The Oral Formulation Race That Changes the Supply Chain
The most consequential supply chain development in GLP-1 drugs is not injectable capacity expansion — it is the race to develop oral formulations that eliminate the fill-finish and cold chain constraints entirely. Oral semaglutide (Rybelsus) has been approved at low doses for diabetes management since 2019, but higher-dose oral formulations for obesity are in Phase 3 trials. Pfizer's danuglipron, Roche's CT-388, Structure Therapeutics' GSBR-1290, and Novo Nordisk's next-generation oral semaglutide candidates are all targeting the oral obesity market. An effective oral GLP-1 drug can be manufactured using standard tablet or capsule production infrastructure, distributed through normal pharmaceutical cold chains, and dispensed through any pharmacy — eliminating the autoinjector device supply chain, the specialised glass packaging, and the cold chain logistics that currently constrain access and drive up cost. The oral formulation race is not just a patient convenience story; it is a supply chain architecture story, and the company that achieves bioavailability and efficacy comparable to injectable semaglutide in oral form will be able to scale distribution faster than any injectable programme can replicate.
What This Means for the Long-Term Market Structure
The GLP-1 supply chain constraint is temporary in the sense that it will eventually be resolved — either through capacity expansion, oral formulation, biosimilar entry (semaglutide patents expire from 2032), or some combination of all three. The constraint is permanent in the sense that it has defined the competitive dynamics, access patterns, and pricing structure of one of the largest pharmaceutical markets in history during its most critical formative period. The companies that have successfully navigated the shortage — securing manufacturing capacity, building patient relationships, establishing clinical evidence packages — will have structural advantages in the post-shortage market that may prove more durable than the patents that formally protect their products.

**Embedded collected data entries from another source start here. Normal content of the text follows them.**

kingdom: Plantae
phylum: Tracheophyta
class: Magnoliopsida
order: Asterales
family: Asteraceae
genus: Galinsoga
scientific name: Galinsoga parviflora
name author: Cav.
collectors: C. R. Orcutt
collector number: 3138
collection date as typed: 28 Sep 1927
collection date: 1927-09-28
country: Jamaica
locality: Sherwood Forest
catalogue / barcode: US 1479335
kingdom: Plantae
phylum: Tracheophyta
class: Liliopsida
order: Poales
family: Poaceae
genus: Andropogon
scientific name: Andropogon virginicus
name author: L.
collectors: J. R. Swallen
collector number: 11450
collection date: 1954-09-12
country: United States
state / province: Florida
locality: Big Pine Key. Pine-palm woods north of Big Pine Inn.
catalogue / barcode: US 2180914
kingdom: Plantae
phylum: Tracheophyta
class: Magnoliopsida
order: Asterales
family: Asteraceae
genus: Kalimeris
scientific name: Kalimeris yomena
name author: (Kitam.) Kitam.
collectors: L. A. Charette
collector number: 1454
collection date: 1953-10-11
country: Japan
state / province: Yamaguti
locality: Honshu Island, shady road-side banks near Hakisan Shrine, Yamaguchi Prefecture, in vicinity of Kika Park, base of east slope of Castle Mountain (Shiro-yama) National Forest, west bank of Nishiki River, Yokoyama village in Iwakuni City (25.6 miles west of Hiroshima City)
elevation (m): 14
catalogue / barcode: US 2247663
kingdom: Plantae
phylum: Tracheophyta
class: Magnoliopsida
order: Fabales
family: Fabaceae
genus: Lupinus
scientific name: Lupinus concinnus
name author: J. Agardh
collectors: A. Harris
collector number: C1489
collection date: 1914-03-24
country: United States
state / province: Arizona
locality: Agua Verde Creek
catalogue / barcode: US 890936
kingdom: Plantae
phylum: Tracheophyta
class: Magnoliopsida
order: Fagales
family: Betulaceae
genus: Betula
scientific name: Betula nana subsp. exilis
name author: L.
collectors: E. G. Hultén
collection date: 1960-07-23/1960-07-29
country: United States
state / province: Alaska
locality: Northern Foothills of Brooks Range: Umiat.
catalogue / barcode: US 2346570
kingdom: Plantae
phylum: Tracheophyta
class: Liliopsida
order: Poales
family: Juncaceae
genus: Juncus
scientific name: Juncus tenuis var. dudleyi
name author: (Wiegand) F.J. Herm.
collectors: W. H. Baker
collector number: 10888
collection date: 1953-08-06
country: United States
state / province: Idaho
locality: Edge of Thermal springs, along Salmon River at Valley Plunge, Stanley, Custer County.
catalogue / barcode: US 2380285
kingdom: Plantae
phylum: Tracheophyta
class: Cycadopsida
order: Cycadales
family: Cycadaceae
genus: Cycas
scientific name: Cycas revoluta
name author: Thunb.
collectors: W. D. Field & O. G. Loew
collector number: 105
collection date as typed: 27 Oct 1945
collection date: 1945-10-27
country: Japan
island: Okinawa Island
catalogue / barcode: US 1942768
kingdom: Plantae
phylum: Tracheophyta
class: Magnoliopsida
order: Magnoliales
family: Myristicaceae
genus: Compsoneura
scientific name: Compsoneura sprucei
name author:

The supply chain lesson from the GLP-1 shortage is the one pharmaceutical executives should have learned from COVID-19 vaccine manufacturing but evidently did not fully internalise: in a demand surge of this magnitude, manufacturing capacity is competitive advantage, and the companies that treated manufacturing as a cost function rather than a strategic asset will spend years catching up to those that treated it as a core capability.